ASSIST guidelines shed light on effectiveness of nighttime illumination
Recently revealed research shows that conventional photometry may misestimate the effectiveness of some light sources used at night.
The volume, developed through previous research by the Lighting Research Center (LRC) at Rensselaer Polytechnic Institute, describes a unified system of photometry that characterizes the often tricky photometric performance of light sources under nighttime applications.
How humans see
The human visual system uses two types of photoreceptors, cones and rods, found in the retina. Cones are used to process visual information under daytime or “photopic” light levels, while rods work under completely dark “scotopic” conditions.
There is, however, a range of light levels called “mesopic,” where both cones and rods together provide input to the visual system. Mesopic light levels are typically found outdoors at night, where streetlights, cars, and buildings all contribute to the total light level.
Since commercial photometry is based entirely upon the photopic or daytime luminous efficiency function, it may misestimate the effectiveness of some light sources used at night, says LRC Director Mark Rea, Ph.D., one of the authors of the “ASSIST recommends” volume.

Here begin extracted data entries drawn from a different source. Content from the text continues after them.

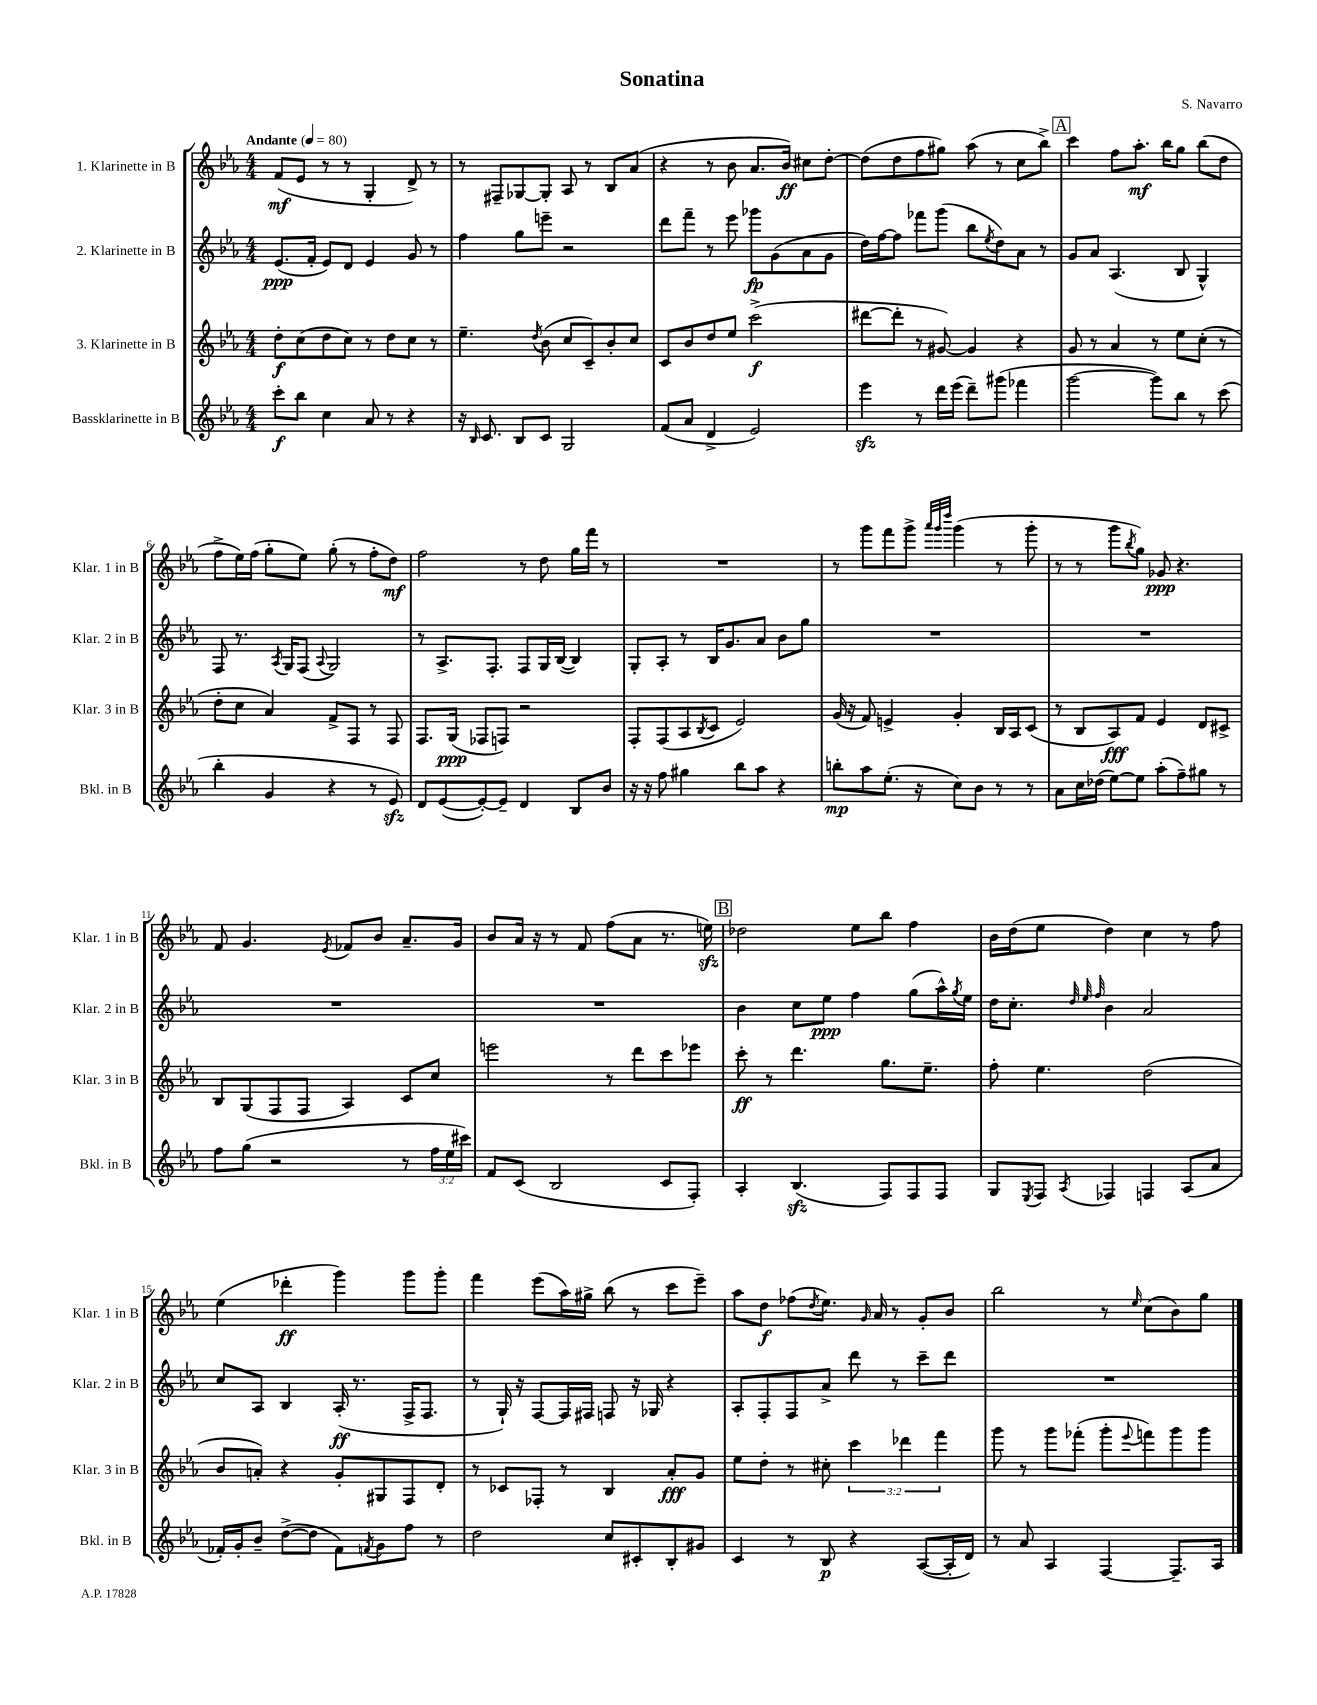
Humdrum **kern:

**kern	**kern	**kern	**kern
*staff4	*staff3	*staff2	*staff1
*clefG2	*clefG2	*clefG2	*clefG2
*k[b-e-a-]	*k[b-e-a-]	*k[b-e-a-]	*k[b-e-a-]
*M4/4	*M4/4	*M4/4	*M4/4
*MM80	*MM80	*MM80	*MM80
8ccc'\L	8dd'\L	(8.e-/L	(8f/L
8bb-\J	(8cc\	.	8e-/J
.	.	16f'/Jk	.
4cc\	8dd\	8e-/L)	8r
.	8cc\J)	8d/J	8r
8a-/	8r	4e-/	4G'/
8r	8dd\L	.	.
4r	8cc\J	8g/	8d^/)
.	8r	8r	8r
=	=	=	=
16r	4.ee-~\	4ff\	8r
16qqB-/	.	.	.
8.c/	.	.	.
.	.	.	8F#~/L
8B-/L	.	8gg\L	[8G-/
.	8qdd/	.	.
8c/J	(8b-\	8eee~\J	8G-'/]J
2G/	8cc/L	2r	8A-/
.	8c~/)	.	8r
.	8b-'/	.	8B-/L
.	8cc/J	.	(8a-/J
=	=	=	=
(8f/L	8c/L	8ddd\L	4r
8a-/J	8b-/	8fff~\J	.
4d^/	8dd/	8r	8r
.	8ee-/J	8eee-\	8b-\
2e-/)	(2ccc^\	8ggg-\L	8.a-/L
.	.	(8g\	.
.	.	.	16b-/Jk)
.	.	8a-\	8cc#\L
.	.	8g\J	[8dd'\J
=	=	=	=
4eee-\	[8ddd#\L	16dd\LL)	(8dd\]L
.	.	[16ff\J	.
.	8ddd#'\]J	8ff\]J	8dd\
8r	8r	8fff-\L	8ff\
16ddd\LL	[8g#/)	(8ggg\J	8gg#\J)
(16eee-\JJ	.	.	.
8ddd~\L)	4g#/]	8bb-\L	(8aa-\
.	.	8qee-/	.
(8ggg#\J	.	8dd\)	8r
4fff-\	4r	8a-\J	8cc\L
.	.	8r	8bb-^\J)
=	=	=	=
[2ggg\	8g/	8g/L	4ccc\
.	8r	8a-/J	.
.	4a-/	(4.A-/	8ff\L
.	.	.	8.aa-'\J
8ggg\]L)	8r	.	.
.	.	.	16bb-\LK
8bb-\J	8ee-\L	8B-/	8gg\J
8r	(8cc'\J	4G^^/)	(8bb-\L
(8ccc\	8r	.	8dd\J
=	=	=	=
4bb-'\	8dd'\L	8F/	8ff^\L
.	8cc\J	8.r	16ee-\L)
.	.	.	(16ff\JJ
4g/	4a-/)	.	8gg'\L
.	.	8qA-/	.
.	.	16G/LK	.
.	.	(8F/J	8ee-\J)
.	.	8qqA-/	.
4r	8f^/L	2G/)	(8gg'\
.	8F/J	.	8r
8r	8r	.	8ff'\L
8e-/)	8F/	.	8dd\J)
=	=	=	=
8d/L	8.F/L	8r	2ff\
([8e-/	.	8.A-^/L	.
.	(16G/Jk	.	.
8e-'/_)	8F-/L	.	.
.	.	8.F'/J	.
8e-~/]J	8F/J)	.	.
4d/	2r	8F/L	8r
.	.	16G/L	8dd\
.	.	([16B-/JJ	.
8B-/L	.	4B-/])	16gg\LL
.	.	.	16fff\JJ
8b-/J	.	.	8r
=	=	=	=
16r	8F'/L	8G'/L	1r
16r	.	.	.
8ff\	(8F/	8A-'/J	.
4gg#\	8A-/	8r	.
.	8qB-/	.	.
.	8c/J	16B-/LK	.
.	.	8.g/	.
8bb-\L	2e-/)	.	.
8aa-\J	.	8a-/J	.
4r	.	8b-\L	.
.	.	8gg\J	.
=	=	=	=
8bb'\L	(16g/	1r	8r
.	16r	.	.
8aa-\	8f/)	.	8ggg\L
(8.ee-'\J	4e^/	.	8fff\
.	.	.	8ggg^\J
16r	.	.	.
.	.	.	32qqaaa-/LLL
.	.	.	32qqggg/
.	.	.	32qqdddd/JJJ
8cc\L)	4g'/	.	(4ggg\
8b-\J	.	.	.
8r	16B-/LL	.	8r
.	16A-/J	.	.
8r	(8c/J	.	8ggg'\
=	=	=	=
8a-\L	8r	1r	8r
16cc\L	8B-/L	.	8r
(16dd-\JJ	.	.	.
[8ee-\L)	8A-/)	.	8ggg\L
.	.	.	8qbb-/
8ee-\]J	8f/J	.	8gg\J)
(8aa-'\L	4e-/	.	8g-/
8ff~\)	.	.	4.r
8gg#\J	8d/L	.	.
8r	8c#^/J	.	.
=	=	=	=
8ff\L	8B-/L	1r	8f/
(8gg\J	(8G/	.	4.g/
2r	8F/	.	.
.	8F/J	.	.
.	.	.	8qe-/
.	4A-/)	.	8f-/L
.	.	.	8b-/J
8r	8c/L	.	8.a-~/L
24ff\LL	8cc/J	.	.
24ee-\	.	.	.
.	.	.	16g/Jk
24ccc#\JJ)	.	.	.
=	=	=	=
8f/L	2eee\	1r	8b-/L
(8c/J	.	.	16a-/Jk
.	.	.	16r
2B-/	.	.	8r
.	.	.	8f/
.	8r	.	(8ff\L
.	8ddd\L	.	8a-\J
8c/L	8ccc\	.	8.r
8F'/J)	8eee-\J	.	.
.	.	.	16ee\)
=	=	=	=
4A-'/	8ccc'\	4b-\	2dd-\
.	8r	.	.
(4.B-/	4.ddd\	8cc\L	.
.	.	8ee-\J	.
.	.	4ff\	8ee-\L
8F/L)	8.gg\L	.	8bb-\J
8F/	.	(8gg\L	4ff\
.	8.ee-~\J	.	.
8F/J	.	16aa-^^\L)	.
.	.	8qgg/	.
.	.	16ee-\JJ	.
=	=	=	=
8G/L	8ff'\	16dd\LK	16b-\LL
.	.	8.cc'\J	(16dd\J
8qE-/	.	.	.
8F/J	4.ee-\	.	8ee-\J
.	.	32qqdd/	.
.	.	32qqee-/	.
8qA-/	.	32qqff/	.
4F-/	.	4b-\	4dd\)
4F/	(2dd\	2a-/	4cc\
(8A-/L	.	.	8r
8a-/J	.	.	8ff\
=	=	=	=
16f-'/LL)	8b-/L	8cc/L	(4ee-\
16g'/J	.	.	.
8b-~/J	8a'/J)	8A-/J	.
([8dd^\L	4r	4B-/	4ddd-'\
8dd\]J	.	.	.
8f-\L)	8g'/L	(16A-'/	4ggg\)
.	.	8.r	.
8qf/	.	.	.
8g\	8G#/	.	.
8ff\J	8F/	16F^/LK	8ggg\L
.	.	8.F/J	.
8r	8d'/J	.	8ggg'\J
=	=	=	=
2dd\	8r	8r	4fff\
.	8c-/L	16G`/)	.
.	.	16r	.
.	8F-'/J	[8F/L	(8eee-\L
.	8r	16F/]L	16aa-\L)
.	.	16F#/JJ	16gg#^\JJ
8cc/L	4B-/	8F/	(8bb-\
8c#'/	.	16r	8r
.	.	16G-/	.
8B-'/	8a-'/L	4r	8ccc\L
8g#/J	8g/J	.	8eee-~\J)
=	=	=	=
4c/	8ee-\L	8A-'/L	8aa-\L
.	8dd'\J	8F'/	8dd\J
8r	8r	8F/	(8ff-\L
.	.	.	8qdd/
8B-/	8cc#'\	8a-^/J	8.ee-\J)
4r	6ccc\	8ddd\	.
.	.	.	16qqg/
.	.	.	16a-/
.	.	8r	8r
.	6ddd-\	.	.
([8A-/L	.	8ccc~\L	8g'/L
.	6fff\	.	.
16A-'/]L	.	8ddd\J	8b-/J
16d/JJ)	.	.	.
=	=	=	=
8r	8ggg\	1r	2bb-\
8a-/	8r	.	.
4A-/	8ggg\L	.	.
.	(8fff-'\J	.	.
[4F/	8ggg'\L	.	8r
.	8qqeee-/	.	16qqee-/
.	8fff\)	.	(8cc\L
8.F~/]L	8ggg\	.	8b-\)
.	8ggg\J	.	8gg\J
16A-/Jk	.	.	.
==	==	==	==
*-	*-	*-	*-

A unified photometric system
The proposed unified system of photometry integrates both the scotopic and photopic luminous efficiency functions into a complete system that can be used across the entire range of light levels available to the human visual system. The system differentially weights the two efficiency functions depending upon light level.
“In effect, it is a system for choosing among commercially available light sources to deliver the same unified, rather than photopic, photometric quantity,” says Rea.
Calculating unified luminance
The ASSIST publication provides step-by-step instructions for calculating the unified luminance of a given light source based on light level and the scotopic-to-photopic ratio of the light source.
Different combinations of light sources and light levels may produce the same unified luminance, which indicates photometric equivalency. Therefore, the system can serve as a simple method for trading off light sources and light levels under mesopic conditions, and thereby aid in the selection of light sources for a given application.
How ASSIST works
ASSIST is a collaboration between researchers, manufacturers, and government organizations. Its goal is to identify and reduce major technical hurdles currently facing solid-state lighting.
The “ASSIST recommends” program provide a set of formal recommendations to the LED and lighting communities about issues important for the reliable performance of LED lighting and its comparison to other light source technologies.